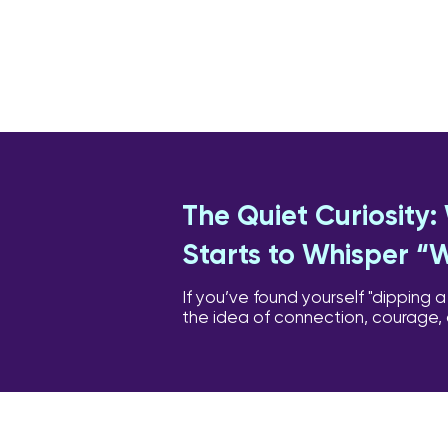
The Quiet Curiosity
Starts to Whisper “
If you’ve found yourself "dipping a
the idea of connection, courage,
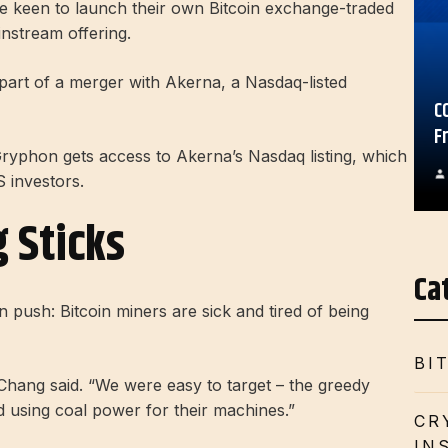
re keen to launch their own Bitcoin exchange-traded
instream offering.
s part of a merger with Akerna, a Nasdaq-listed
C
F
ryphon gets access to Akerna’s Nasdaq listing, which
S investors.
 Sticks
Ca
 push: Bitcoin miners are sick and tired of being
BI
” Chang said. “We were easy to target – the greedy
d using coal power for their machines.”
CR
IN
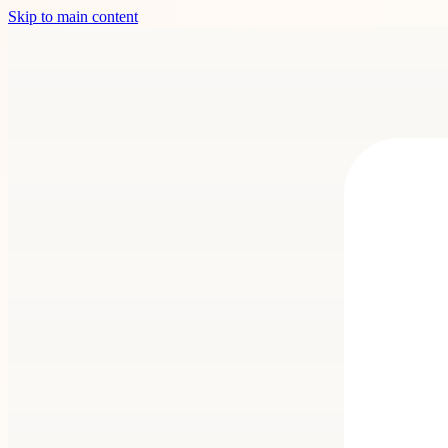
Skip to main content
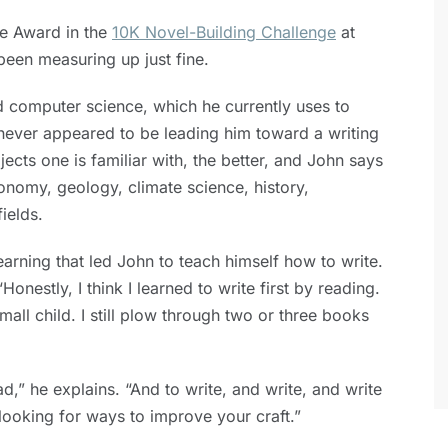
ce Award in the
10K Novel-Building Challenge
at
been measuring up just fine.
 computer science, which he currently uses to
 never appeared to be leading him toward a writing
jects one is familiar with, the better, and John says
ronomy, geology, climate science, history,
ields.
learning that led John to teach himself how to write.
Honestly, I think I learned to write first by reading.
mall child. I still plow through two or three books
d,” he explains. “And to write, and write, and write
looking for ways to improve your craft.”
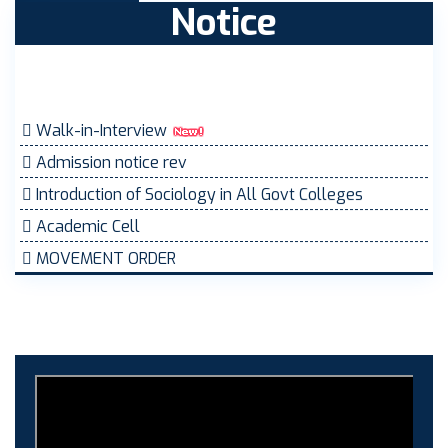
Notice
Walk-in-Interview
Admission notice rev
Introduction of Sociology in All Govt Colleges
Academic Cell
MOVEMENT ORDER
Women Cell Notice
Students Union Election results for the session 2025-
26
ELECTION NOTIFICATION
HINDI SAPTAAH 2025
Induction-cum-Freshers Meet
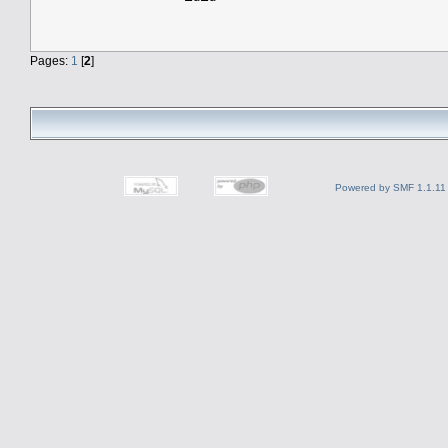
Pages:
1
[
2
]
Powered by SMF 1.1.11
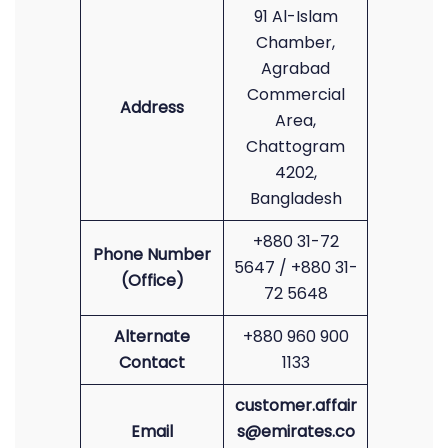
91 Al-Islam
Chamber,
Agrabad
Commercial
Address
Area,
Chattogram
4202,
Bangladesh
+880 31-72
Phone Number
5647 / +880 31-
(Office)
72 5648
Alternate
+880 960 900
Contact
1133
customer.affair
Email
s@emirates.co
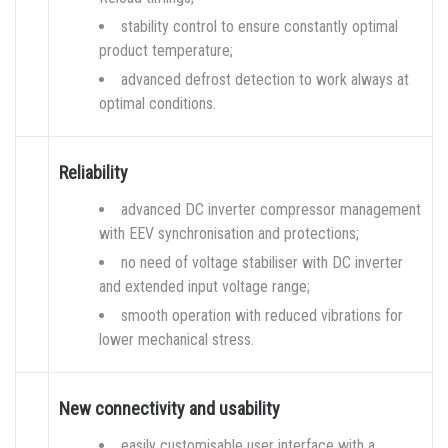
stability control to ensure constantly optimal
product temperature;
advanced defrost detection to work always at
optimal conditions.
Reliability
advanced DC inverter compressor management
with EEV synchronisation and protections;
no need of voltage stabiliser with DC inverter
and extended input voltage range;
smooth operation with reduced vibrations for
lower mechanical stress.
New connectivity and usability
easily customisable user interface with a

____________

From the material above, copy out every line bearing the string "Nasdaq".

s part of a merger with Akerna, a Nasdaq-listed
ryphon gets access to Akerna’s Nasdaq listing, which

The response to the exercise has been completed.